# Body filler?



## Rns1016 (Dec 29, 2011)

What body filler do you guys use to fill in scratches on the body of the car before painting? 

Thank you guys...


----------



## scottnkat (May 11, 2006)

I use Tamiya putty, both the tubes of putty and the bottles of primer putty. I know others use the two part ones, but I am lazy when it comes to putty.


----------



## CorvairJim (Dec 16, 2011)

I generally use Squadron green putty myself. It is harder to sand when it's set than their white putty (at least it seems that way to me), making it harder to remove too much at a time. Apply it in T-H-I-N layers, building it up slowly. Oe thing to bear in mind with either Squadron putty is that they dry almost as soon as they hit air, so you have a very short period in which to work with it. Your work should be good enough before applying any putty that you don't need much to begin with. For really minor scratches, I just spray a couple of coats of high-build primer and featheredge it in.


----------



## walsing (Aug 22, 2010)

Squadron green and white.


----------



## Rns1016 (Dec 29, 2011)

I kinda did a mistake when I was building the Revell 70 Challenger R/T. When I glued the bumpers to the body ( I used a little too much glue ) and when it dried you can see it squeezed out. 

So I sanded it down with 100 grit sandpaper :freak: so I figured I could fill the deep scratches with filler but now I'm also thinking I can just buy different grit and smooth it out, right?


----------



## CorvairJim (Dec 16, 2011)

You could do your best to smooth out the damaged area with finer sandpaper, but keep in mind that the area will be "lower" than it was originally by the depth of the sand scratches. If they're to deep, you'll end up altering the contour of the panel. Slow and easy is the key. Be careful to take off as little plastic as necessary to get rid of the scratches and smooth the area into the surrounding contour. Personally I'd hit it with a light shot of putty or a couple coats of high-build primer first, just to build the contour so that it doesn't get flattened too much.


----------



## scottnkat (May 11, 2006)

Jim has a good idea - I would do that, too, if they were too deep - then gradually use finer sandpaper to make the scratches smaller and smaller until they are insignificant.


----------



## Dyonisis (Nov 11, 2009)

■ ■ ■ ■ ■

Explore the material »
[1] Repeat everything in the body filler thread from "I kinda did" down to "it squeezed out.".
[2] For each statement, say whether the body filler thread agrees, and quote the words of the thread that decide it. (a) scottnkat uses Tamiya putty. (b) CorvairJim says Squadron putty can be worked for a long time after it is applied. (c) Rns1016 sanded the squeezed-out glue with 400 grit sandpaper.
[3] According to the body filler thread, which model was Rns1016 building when too much glue was used on the bumpers?

Data segment »
■ ■ ■ ■ ■

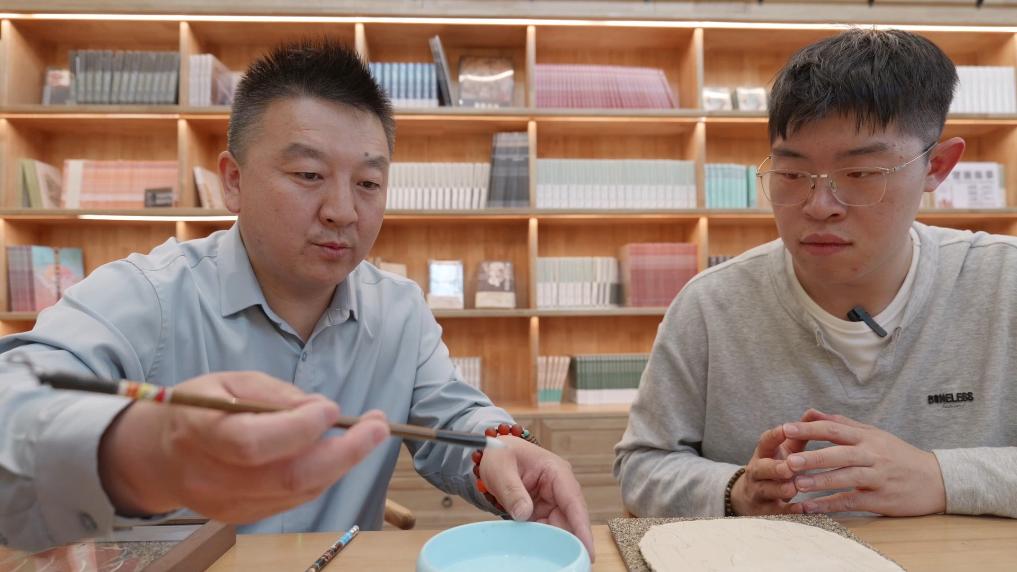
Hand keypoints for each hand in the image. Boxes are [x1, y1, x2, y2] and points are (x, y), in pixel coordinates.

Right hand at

■ ■ ■ ■ ■

Solution set »
[1]
I kinda did a mistake when I was building the Revell 70 Challenger R/T. When I glued the bumpers to the body ( I used a little too much glue ) and when it dried you can see it squeezed out.

[2]
(a) Yes: "I use Tamiya putty, both the tubes of putty and the bottles of primer putty."
(b) No: "they dry almost as soon as they hit air, so you have a very short period in which to work with it."
(c) No: "I sanded it down with 100 grit sandpaper"

[3] Rns1016 was building the Revell 70 Challenger R/T.